Salix bebbiana, Bebb’s Willow

Salix bebbiana, Bebb’s Willow

Galanthus elwesii, Snowdrops

Galanthus elwesii, Snowdrops

Most plants like to begin spring slowly stretching and getting their sap moving. These first small blooms are a sort of early warning system. “Be on your toes” and “keep your eyes open for more” seem to be what they are saying. Soon the daffodils and narcissus, the plums and cherries, and the maples will be all swelling buds and opening flowers—showing off!  There are LOTS of bulbs to come, especially in the Fort Point Channel and North End Parks, which will make for an exciting, bright display.

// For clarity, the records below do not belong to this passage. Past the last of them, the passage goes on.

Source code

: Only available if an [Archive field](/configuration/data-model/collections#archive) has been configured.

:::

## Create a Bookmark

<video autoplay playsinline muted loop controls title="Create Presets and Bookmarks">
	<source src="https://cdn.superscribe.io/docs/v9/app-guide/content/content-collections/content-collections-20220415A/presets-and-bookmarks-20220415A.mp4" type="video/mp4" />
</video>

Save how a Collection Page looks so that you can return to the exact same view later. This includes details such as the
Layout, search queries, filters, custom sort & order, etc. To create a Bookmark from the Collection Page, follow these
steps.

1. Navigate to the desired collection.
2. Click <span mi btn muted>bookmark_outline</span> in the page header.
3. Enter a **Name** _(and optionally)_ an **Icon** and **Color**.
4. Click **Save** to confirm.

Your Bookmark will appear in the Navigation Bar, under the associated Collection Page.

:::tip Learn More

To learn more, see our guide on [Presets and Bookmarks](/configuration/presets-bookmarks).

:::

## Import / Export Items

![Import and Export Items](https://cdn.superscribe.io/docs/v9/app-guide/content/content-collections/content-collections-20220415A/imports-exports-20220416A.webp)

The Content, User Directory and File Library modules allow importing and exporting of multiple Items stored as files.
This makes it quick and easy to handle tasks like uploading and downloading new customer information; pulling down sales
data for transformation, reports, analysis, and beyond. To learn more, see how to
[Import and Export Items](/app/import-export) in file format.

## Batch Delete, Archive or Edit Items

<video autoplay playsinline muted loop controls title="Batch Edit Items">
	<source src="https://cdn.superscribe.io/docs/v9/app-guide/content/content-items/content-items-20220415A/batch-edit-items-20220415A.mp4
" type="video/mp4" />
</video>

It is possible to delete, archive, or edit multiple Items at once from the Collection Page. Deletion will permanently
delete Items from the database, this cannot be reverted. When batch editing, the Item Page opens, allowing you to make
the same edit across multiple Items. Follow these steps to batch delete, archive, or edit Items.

Eranthis hyemalis, Winter Aconite

Eranthis hyemalis, Winter Aconite

At this time of year we won’t get any screaming, in-your-face displays of splashy color. Oops, I’m wrong! Take a walk on Purchase Street past the Boston Fire Department and look east, to the Greenway and toward the Harbor. The yellow Witchhazels, considered a small tree rather than a shrub, are close to screaming yellow. These are the Hamamelis ‘Arnold’s Promise’, which are finally in full bloom, and on a good sunny day, filling the air with their sweet mysterious scent. Everyone should have one in their yard, don’t you think?